TASK TO COMPLETE: Lay out the lines of the listing below as a JSON list of strings, one string per line with blank lines omitted, running from the line that contains "pose: elev=187.9 azim=7.7 roll=32.3 dist=1.22" through the end of the listing, inclusive. Leave the pictures out of the answer.

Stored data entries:
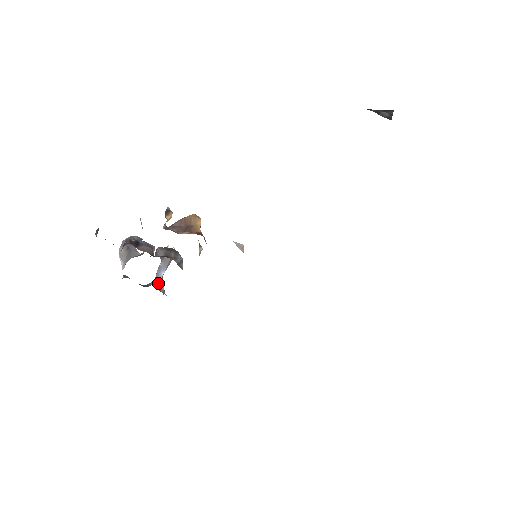
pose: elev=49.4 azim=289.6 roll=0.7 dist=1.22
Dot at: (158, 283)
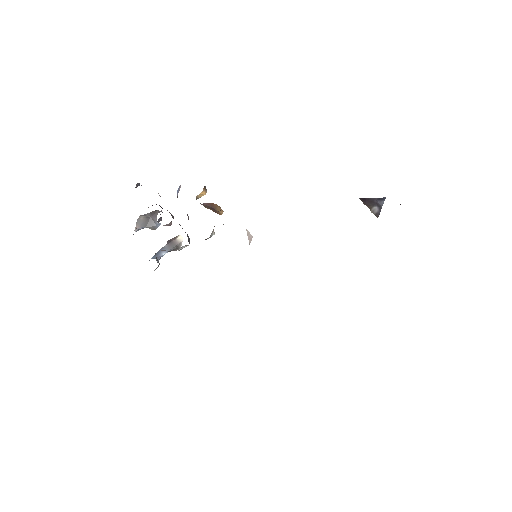
Dot at: occluded
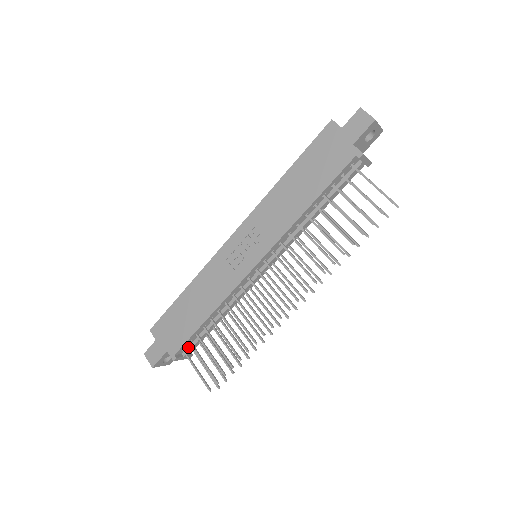
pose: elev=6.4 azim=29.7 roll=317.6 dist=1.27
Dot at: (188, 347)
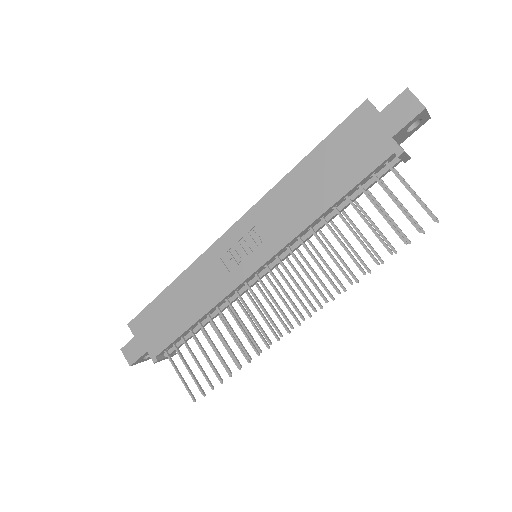
Dot at: (171, 348)
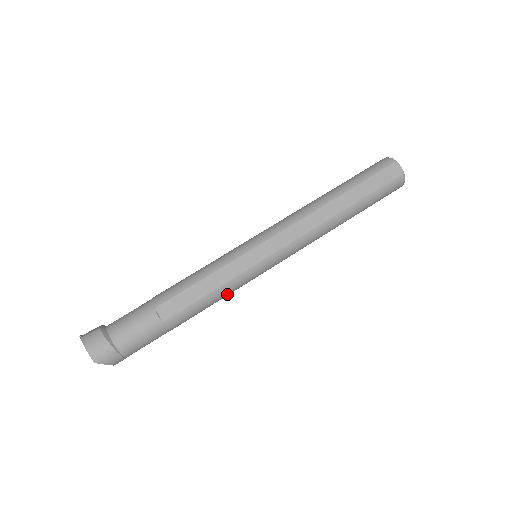
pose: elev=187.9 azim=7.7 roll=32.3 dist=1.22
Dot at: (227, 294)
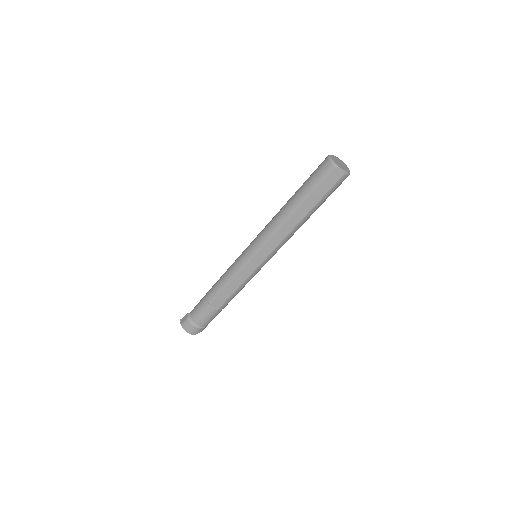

ANSWER IN FULL:
[
  "pose: elev=187.9 azim=7.7 roll=32.3 dist=1.22",
  "Dot at: (227, 294)"
]